═══ 本文抜粋 ═══

2022年6月17日 NPO法人食品衛生科学情報交流協議会20周年記念 食科協コミットメント

・はじめに
 NPO法人食科協は、創立10周年に際してコミットメントを発表し、続く10年の在り方、活動方針を定め実行してきたところです。

 今般、新しい10年を迎えるにあたり、NPO法人食科協創立20周年における食品安全の動向を検証し、食品安全の方針に対する活動の基本方針を定めました。

・主文

 2018年6月13日公布の改正食品衛生法は、食品流通のグローバル化を背景として、国際標準のHACCPや器具・容器包装のポジティブリスト化、食品リコールに関する情報公開などが盛り込まれ、2003年以来の大改正で食品業界は大きなパラダイムシフトを迎えた。

 さらに、SNSの普及に伴う食に関する誤情報・フェイクニュースの氾濫、地球規模の食品安全保障問題や気候変動、SDGsの取り組み、食品ロス削減への認識の高まり等食品を取り巻く社会環境、消費者意識も大きく変化している。

═══ 演習データ ═══

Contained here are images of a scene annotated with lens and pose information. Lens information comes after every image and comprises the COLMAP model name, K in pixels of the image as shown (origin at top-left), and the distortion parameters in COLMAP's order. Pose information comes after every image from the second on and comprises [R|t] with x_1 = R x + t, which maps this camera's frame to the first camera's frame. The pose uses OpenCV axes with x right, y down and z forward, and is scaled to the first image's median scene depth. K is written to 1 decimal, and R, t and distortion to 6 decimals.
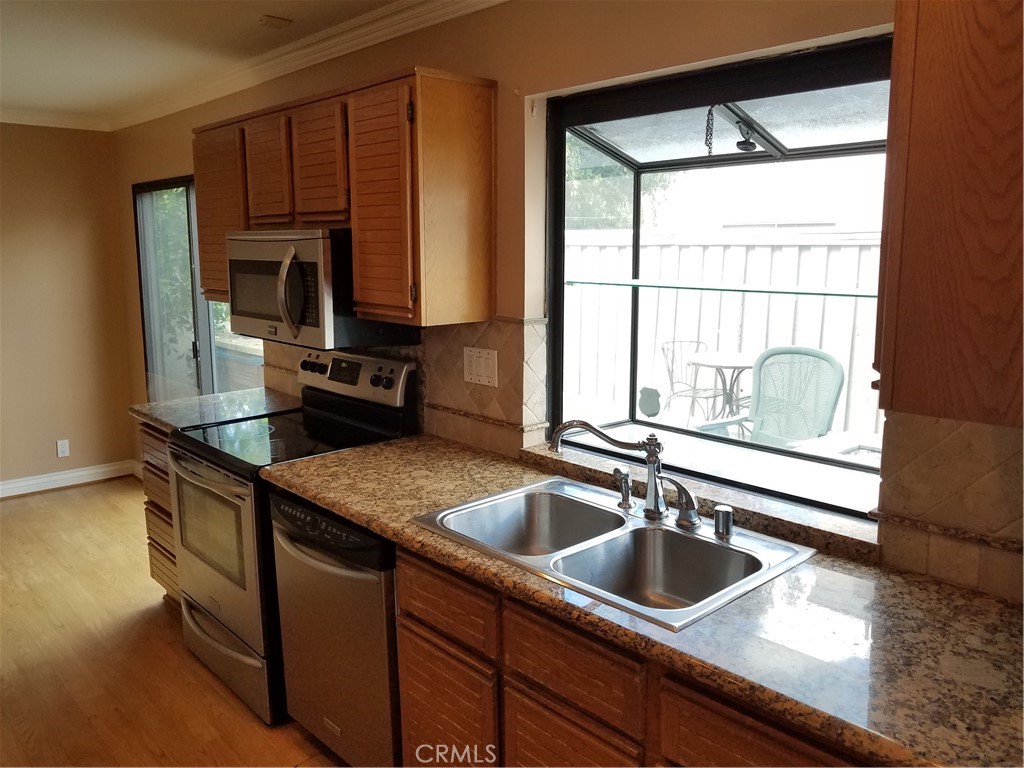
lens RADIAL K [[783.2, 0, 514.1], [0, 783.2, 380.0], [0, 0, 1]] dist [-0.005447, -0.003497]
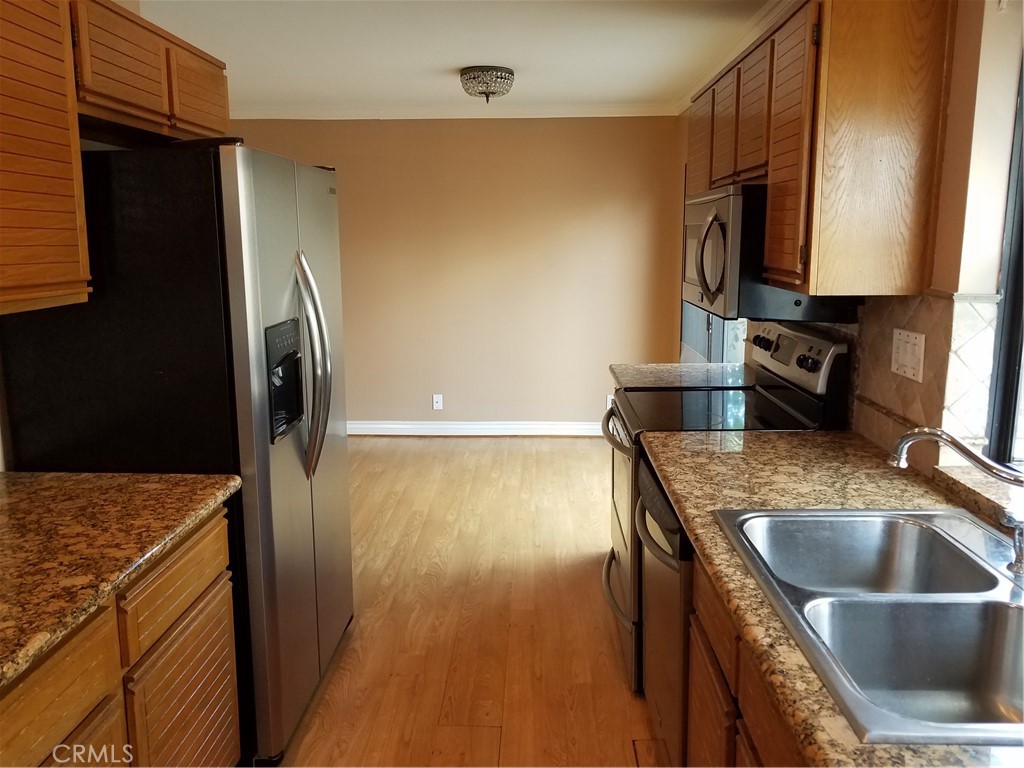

═══

=== 作業指示 1 ===
食科協コミットメントの本文では、改正食品衛生法はいつ公布されたとされていますか？
=== 作業指示 2 ===
本文抜粋のうち、「今般、新しい10年を迎えるに」を含む語句から書き始め、「なパラダイムシフトを迎えた。」の直後で止めて、その部分を一字も変えずに返してください。

=== 解答欄 1 ===
2018年6月13日です。

=== 解答欄 2 ===
今般、新しい10年を迎えるにあたり、NPO法人食科協創立20周年における食品安全の動向を検証し、食品安全の方針に対する活動の基本方針を定めました。

・主文

 2018年6月13日公布の改正食品衛生法は、食品流通のグローバル化を背景として、国際標準のHACCPや器具・容器包装のポジティブリスト化、食品リコールに関する情報公開などが盛り込まれ、2003年以来の大改正で食品業界は大きなパラダイムシフトを迎えた。